(Dataset content Opens)

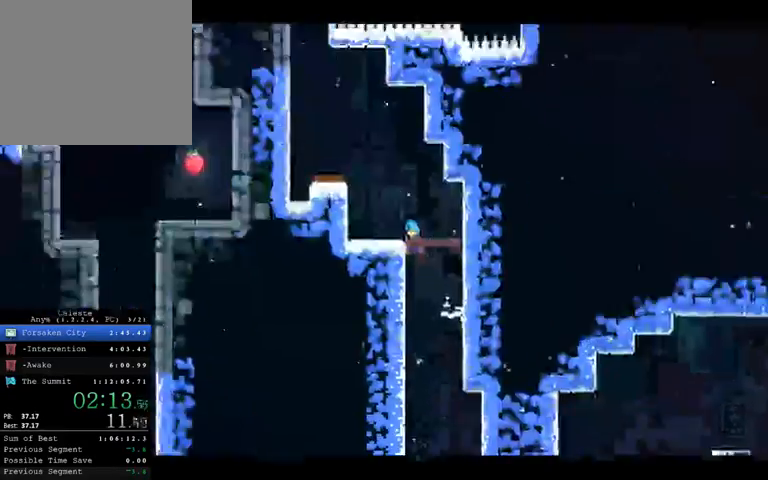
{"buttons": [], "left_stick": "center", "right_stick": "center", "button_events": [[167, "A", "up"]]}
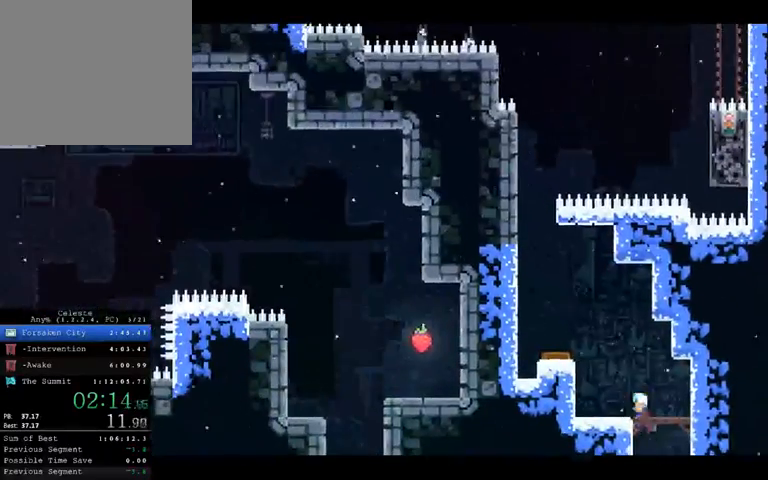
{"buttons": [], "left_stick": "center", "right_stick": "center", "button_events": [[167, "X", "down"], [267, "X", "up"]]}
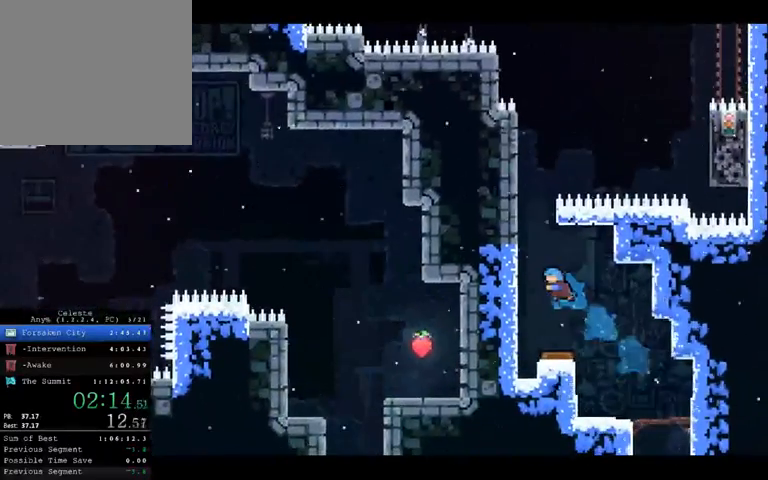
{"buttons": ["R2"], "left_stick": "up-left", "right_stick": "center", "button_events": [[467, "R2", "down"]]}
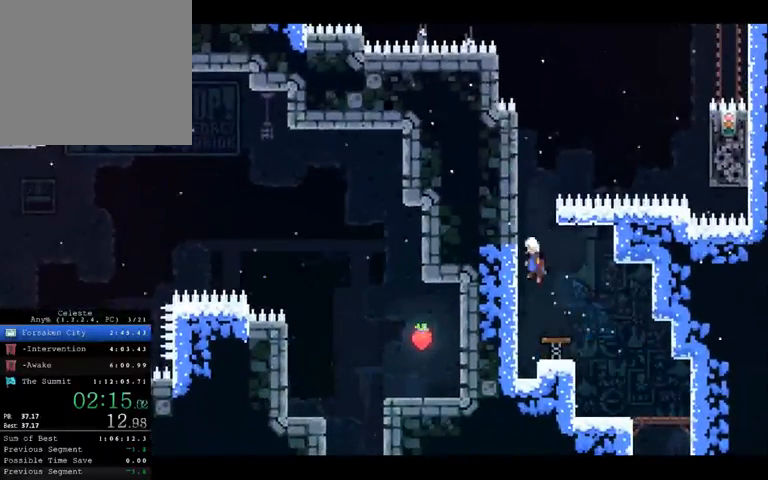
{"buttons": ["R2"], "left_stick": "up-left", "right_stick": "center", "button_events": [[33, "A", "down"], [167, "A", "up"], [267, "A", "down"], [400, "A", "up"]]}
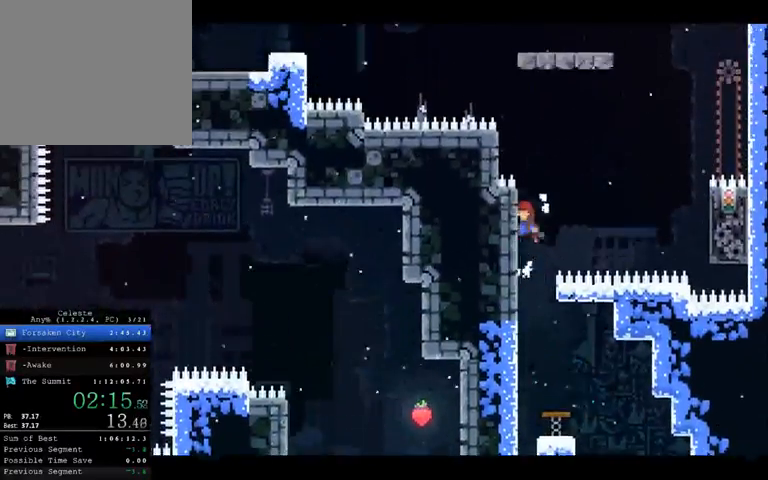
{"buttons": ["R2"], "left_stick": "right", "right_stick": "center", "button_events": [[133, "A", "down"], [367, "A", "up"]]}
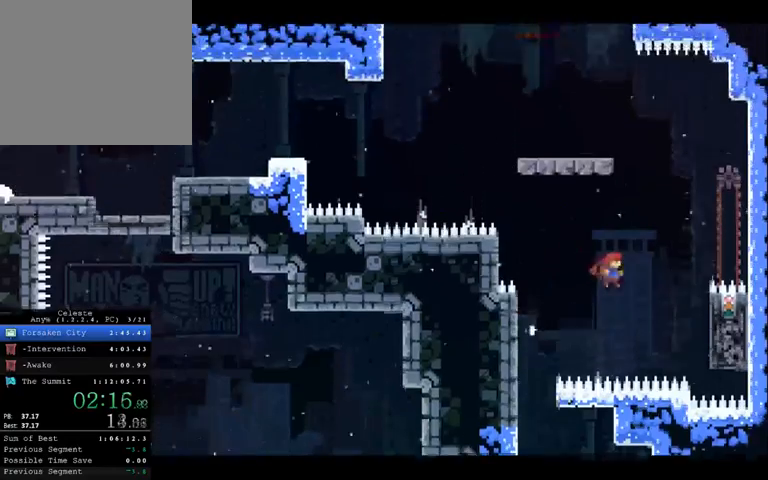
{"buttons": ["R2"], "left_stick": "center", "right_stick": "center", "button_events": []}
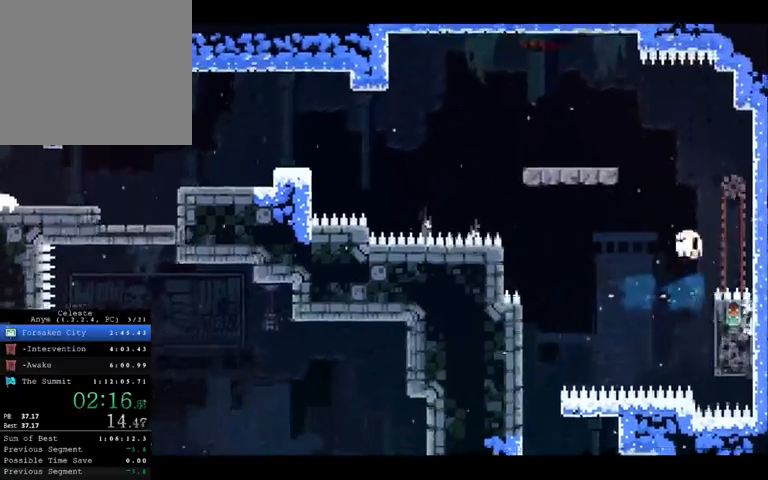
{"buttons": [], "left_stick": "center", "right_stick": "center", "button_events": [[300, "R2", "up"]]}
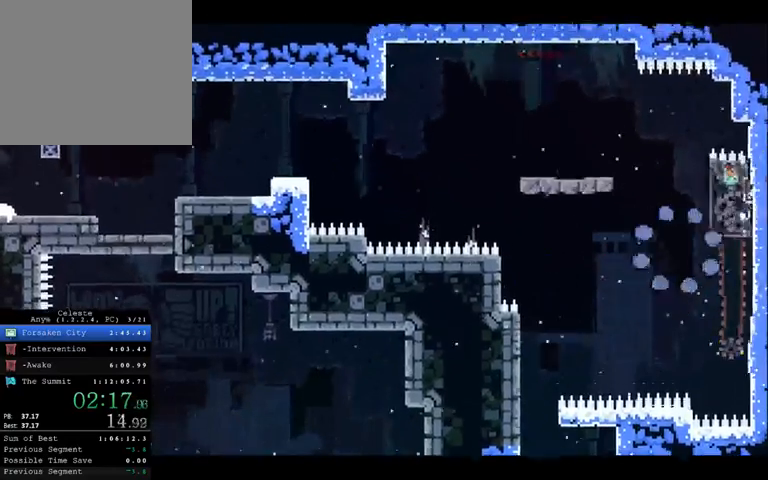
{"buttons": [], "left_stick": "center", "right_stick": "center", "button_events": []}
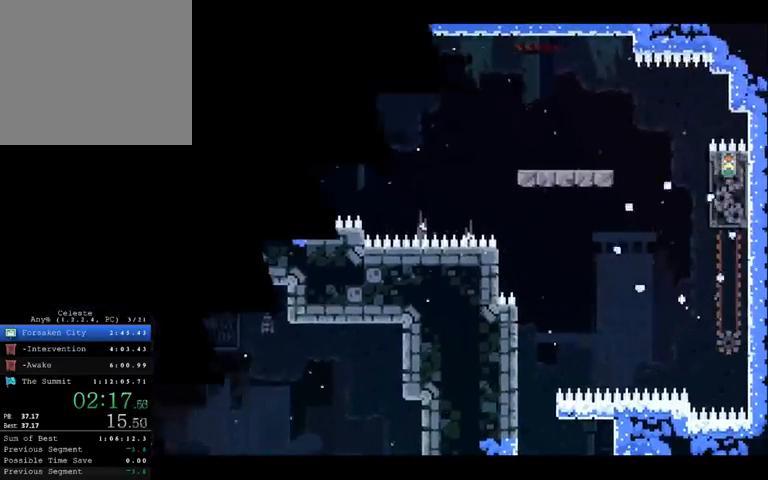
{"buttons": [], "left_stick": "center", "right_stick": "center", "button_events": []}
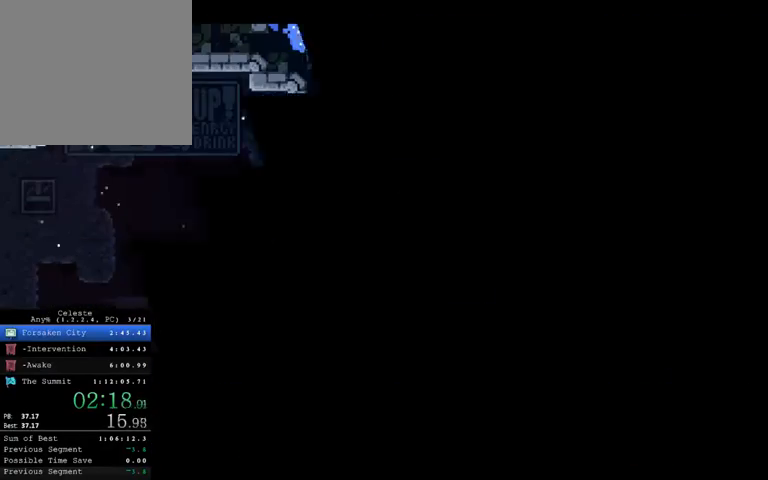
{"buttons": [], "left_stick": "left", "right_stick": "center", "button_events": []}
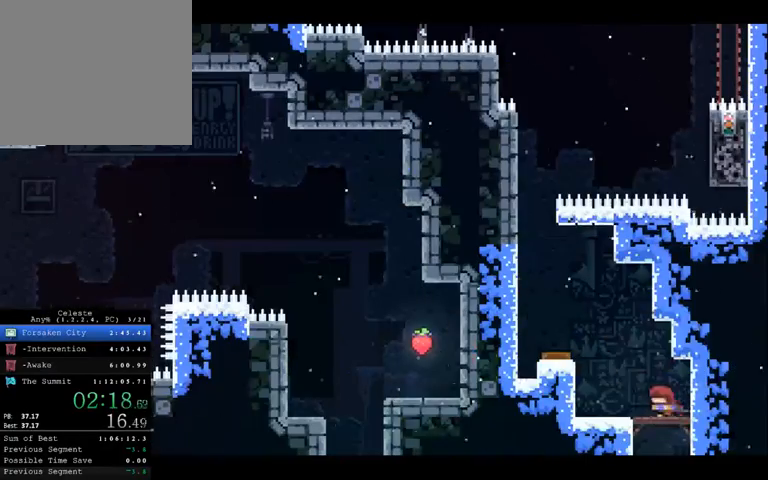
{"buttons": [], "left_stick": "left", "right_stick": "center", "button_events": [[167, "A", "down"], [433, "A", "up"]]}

(Dataset content Closes)
(Dataset content Opens)

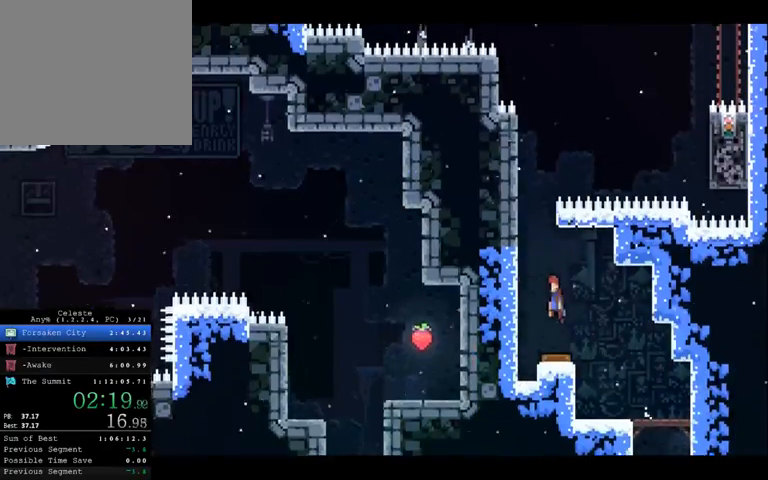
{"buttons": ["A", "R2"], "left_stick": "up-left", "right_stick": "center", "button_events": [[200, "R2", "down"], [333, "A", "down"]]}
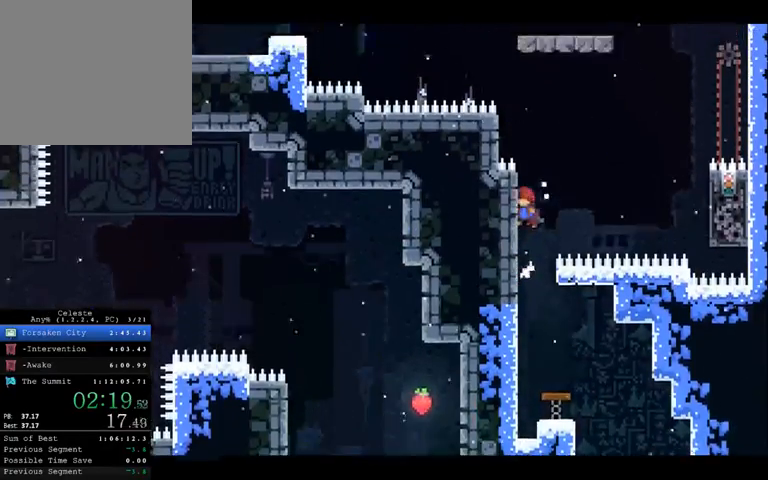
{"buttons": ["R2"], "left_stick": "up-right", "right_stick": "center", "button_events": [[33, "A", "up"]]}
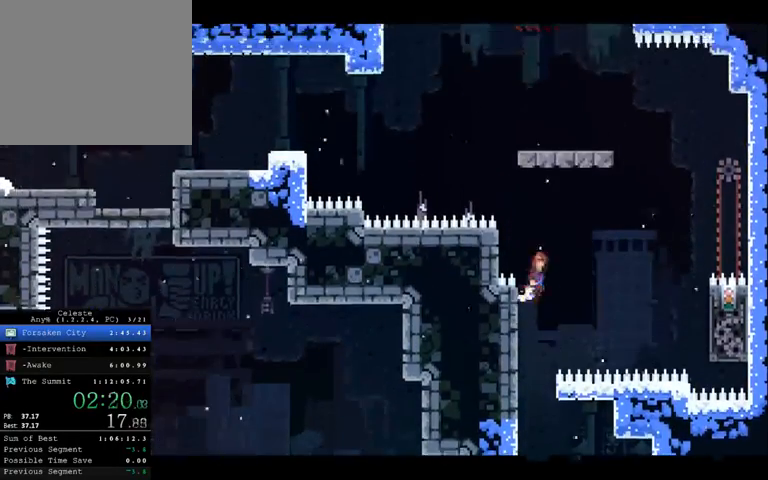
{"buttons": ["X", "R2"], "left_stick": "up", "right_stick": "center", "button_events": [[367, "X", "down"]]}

(Dataset content Closes)

▶ **The problem**
Apply a filter for "down" to the entries and show each line that passes.

▶ **Your solution**
{"buttons": [], "left_stick": "center", "right_stick": "center", "button_events": [[167, "X", "down"], [267, "X", "up"]]}
{"buttons": ["R2"], "left_stick": "up-left", "right_stick": "center", "button_events": [[467, "R2", "down"]]}
{"buttons": ["R2"], "left_stick": "up-left", "right_stick": "center", "button_events": [[33, "A", "down"], [167, "A", "up"], [267, "A", "down"], [400, "A", "up"]]}
{"buttons": ["R2"], "left_stick": "right", "right_stick": "center", "button_events": [[133, "A", "down"], [367, "A", "up"]]}
{"buttons": [], "left_stick": "left", "right_stick": "center", "button_events": [[167, "A", "down"], [433, "A", "up"]]}
{"buttons": ["A", "R2"], "left_stick": "up-left", "right_stick": "center", "button_events": [[200, "R2", "down"], [333, "A", "down"]]}
{"buttons": ["X", "R2"], "left_stick": "up", "right_stick": "center", "button_events": [[367, "X", "down"]]}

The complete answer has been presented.